Au Burkina qui vote dans quelques jours, on imagine mal, de la même manière, l’électeur qui recalera Compaoré au motif que le pays l’a assez vu. Et même dans les années 1990 où le vent pluraliste charriait comme un désir de renouveau, très peu de présidents nouveaux étaient sortis des urnes. Est-ce là que le continent a raté son tournant ? Qu’il n’a pu renouveler ses générations de leaders à cause de l’effet ventouse qui a fait jouer à plein régime la solidarité du « syndicat »?   Les dinosaures ont toujours longue vie en politique.

C’est partout pareil et si l’Occident semble parfois faire exception à cette règle d’airain en faisant émerger de nouveaux leaders porteurs ou supposés porteurs de nouvelles valeurs, il réussit à les imposer par le jeu de partis aux idéologies parfois retrempées et le plus souvent revisitées. Il en va ainsi de Tony Blair du New Labour puis plus tard de Jeff Cameron avec un conservatisme teinté de centrisme, de Nicolas Sarkozy et sa droite de rupture, de Barack Obama au sein d’un parti démocrate en quête de grue pour déménager de la Maison Blanche un président au plus bas de sa popularité. Dans l’Afrique post-baulienne, les partis ont plus souvent les convictions de leurs « propriétaires ».

Les références idéologiques, si elles existent, ne sont pas suffisamment mises en relief. Mais, ce n’est pas tout. La sociologie véritable de l’élection reste à faire sous nos cieux. Elle est la seule qui nous permettrait de mesurer réellement les raisons de la mobilisation, les causes de l’abstention et le profil de l’électorat. Au Mali qui nous intéresse ici, cette approche scientifique de la consultation populaire – pierre d’angle de la démocratie libérale que nous avons adoptée après mars 1991 – est une nécessité. D’abord parce que les citoyens ne doivent pas accepter la banalisation ou le ravalement de l’action politique.

C’est celle-ci qui fait une ville, un pays et une nation.
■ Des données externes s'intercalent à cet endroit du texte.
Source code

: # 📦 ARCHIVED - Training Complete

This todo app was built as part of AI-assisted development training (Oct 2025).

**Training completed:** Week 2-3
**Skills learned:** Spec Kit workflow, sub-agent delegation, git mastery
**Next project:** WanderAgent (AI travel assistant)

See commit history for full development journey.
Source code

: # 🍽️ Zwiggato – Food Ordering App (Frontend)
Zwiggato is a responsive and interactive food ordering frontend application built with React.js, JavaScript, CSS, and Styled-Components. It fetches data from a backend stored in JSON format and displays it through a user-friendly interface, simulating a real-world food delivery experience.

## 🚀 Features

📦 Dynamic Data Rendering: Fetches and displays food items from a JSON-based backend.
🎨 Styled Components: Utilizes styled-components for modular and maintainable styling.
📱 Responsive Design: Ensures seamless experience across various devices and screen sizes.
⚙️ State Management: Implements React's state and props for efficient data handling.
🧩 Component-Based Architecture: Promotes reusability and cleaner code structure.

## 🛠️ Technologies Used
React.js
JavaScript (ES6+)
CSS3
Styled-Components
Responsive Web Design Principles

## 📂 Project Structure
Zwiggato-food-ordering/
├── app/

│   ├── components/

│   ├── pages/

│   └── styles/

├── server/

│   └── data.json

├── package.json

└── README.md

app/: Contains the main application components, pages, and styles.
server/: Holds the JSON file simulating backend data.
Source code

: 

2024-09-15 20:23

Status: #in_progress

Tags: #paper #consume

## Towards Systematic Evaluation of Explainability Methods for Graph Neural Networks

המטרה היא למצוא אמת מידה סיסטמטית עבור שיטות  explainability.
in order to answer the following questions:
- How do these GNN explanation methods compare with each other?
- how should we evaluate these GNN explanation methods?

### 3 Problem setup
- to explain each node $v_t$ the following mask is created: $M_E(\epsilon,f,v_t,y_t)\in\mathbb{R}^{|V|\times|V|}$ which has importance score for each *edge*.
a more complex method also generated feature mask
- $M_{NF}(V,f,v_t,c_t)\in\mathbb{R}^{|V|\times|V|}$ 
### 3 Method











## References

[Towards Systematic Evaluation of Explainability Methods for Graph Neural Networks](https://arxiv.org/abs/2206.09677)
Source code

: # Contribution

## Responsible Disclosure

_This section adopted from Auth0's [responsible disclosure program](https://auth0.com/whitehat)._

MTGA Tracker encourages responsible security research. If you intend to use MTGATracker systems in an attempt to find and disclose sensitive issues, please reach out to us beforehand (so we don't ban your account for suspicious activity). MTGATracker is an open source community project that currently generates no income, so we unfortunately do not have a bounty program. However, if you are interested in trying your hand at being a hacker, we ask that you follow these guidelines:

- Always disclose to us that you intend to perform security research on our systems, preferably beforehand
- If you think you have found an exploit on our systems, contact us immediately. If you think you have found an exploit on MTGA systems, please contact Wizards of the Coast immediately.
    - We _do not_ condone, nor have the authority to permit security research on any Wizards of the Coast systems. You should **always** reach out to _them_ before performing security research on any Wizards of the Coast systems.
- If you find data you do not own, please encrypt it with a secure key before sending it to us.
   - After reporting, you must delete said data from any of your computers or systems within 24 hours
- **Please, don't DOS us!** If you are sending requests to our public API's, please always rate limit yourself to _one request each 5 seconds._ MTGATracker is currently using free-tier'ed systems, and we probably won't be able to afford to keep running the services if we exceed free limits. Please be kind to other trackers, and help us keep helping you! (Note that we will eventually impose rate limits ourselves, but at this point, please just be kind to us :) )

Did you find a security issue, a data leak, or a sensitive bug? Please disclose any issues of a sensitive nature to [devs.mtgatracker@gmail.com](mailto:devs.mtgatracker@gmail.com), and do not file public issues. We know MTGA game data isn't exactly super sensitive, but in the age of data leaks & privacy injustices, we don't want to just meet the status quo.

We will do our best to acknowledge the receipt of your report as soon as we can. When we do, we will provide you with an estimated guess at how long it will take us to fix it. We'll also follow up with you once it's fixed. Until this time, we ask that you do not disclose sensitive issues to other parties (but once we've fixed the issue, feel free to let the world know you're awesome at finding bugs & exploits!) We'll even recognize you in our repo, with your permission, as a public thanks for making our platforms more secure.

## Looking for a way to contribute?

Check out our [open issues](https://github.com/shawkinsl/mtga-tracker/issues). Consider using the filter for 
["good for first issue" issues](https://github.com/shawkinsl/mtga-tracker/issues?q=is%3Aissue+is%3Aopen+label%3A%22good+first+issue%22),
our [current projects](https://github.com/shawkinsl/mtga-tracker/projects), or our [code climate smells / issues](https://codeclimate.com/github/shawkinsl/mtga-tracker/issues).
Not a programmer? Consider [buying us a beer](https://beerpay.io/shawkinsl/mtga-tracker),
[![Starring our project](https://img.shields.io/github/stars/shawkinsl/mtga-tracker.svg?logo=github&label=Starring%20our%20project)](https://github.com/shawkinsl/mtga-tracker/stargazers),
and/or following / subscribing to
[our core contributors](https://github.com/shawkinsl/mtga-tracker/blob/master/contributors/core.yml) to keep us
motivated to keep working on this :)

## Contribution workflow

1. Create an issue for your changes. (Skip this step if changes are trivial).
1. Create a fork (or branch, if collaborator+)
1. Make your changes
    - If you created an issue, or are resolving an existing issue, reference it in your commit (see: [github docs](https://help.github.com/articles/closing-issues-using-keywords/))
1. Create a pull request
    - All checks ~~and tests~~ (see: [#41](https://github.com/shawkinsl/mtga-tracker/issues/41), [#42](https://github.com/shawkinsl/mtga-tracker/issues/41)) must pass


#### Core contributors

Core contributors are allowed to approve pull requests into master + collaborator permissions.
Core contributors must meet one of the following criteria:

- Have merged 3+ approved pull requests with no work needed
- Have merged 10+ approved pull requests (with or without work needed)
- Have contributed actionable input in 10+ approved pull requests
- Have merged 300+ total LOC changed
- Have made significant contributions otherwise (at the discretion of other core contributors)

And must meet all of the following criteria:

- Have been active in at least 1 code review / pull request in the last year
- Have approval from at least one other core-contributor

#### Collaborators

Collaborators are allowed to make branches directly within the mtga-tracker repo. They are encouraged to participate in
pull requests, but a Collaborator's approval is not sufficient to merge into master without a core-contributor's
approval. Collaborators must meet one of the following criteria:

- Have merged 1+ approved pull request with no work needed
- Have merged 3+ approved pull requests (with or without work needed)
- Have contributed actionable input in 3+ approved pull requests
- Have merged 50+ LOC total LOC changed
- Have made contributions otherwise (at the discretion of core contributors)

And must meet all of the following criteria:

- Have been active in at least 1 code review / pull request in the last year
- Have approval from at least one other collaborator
Donc la politique est une activité de la plus grande noblesse. Ensuite, mieux comprendre le comportement et les attentes des citoyens, c’est justifier les milliards investis dans l’élection. A moins que la corruption du processus électoral n’ait été silencieusement cooptée comme moyen d’accéder au pouvoir, donc à la servitude publique et à ses rares grandeurs. Enfin, une intelligence fine de l’électorat peut renseigner la stratégie devenue nécessaire chez nous de la relève politique.

Car en 2012, et parce que le travail en amont n’a pas été fait, nous n’avons pas beaucoup de chances d’avoir un président élu à 45 ans comme en 1992. Justement parce que la génération spontanée n’existe pas en politique et parce que le changement est plus souvent un slogan de candidat qu’une préoccupation des votants. Mais notre vivier actuel de leaders arrive bientôt aux limites historiques de sa mission et celles biologiques de l’énergie et de l’enthousiasme, ces paramètres incontournables d’un pays à défis comme le nôtre.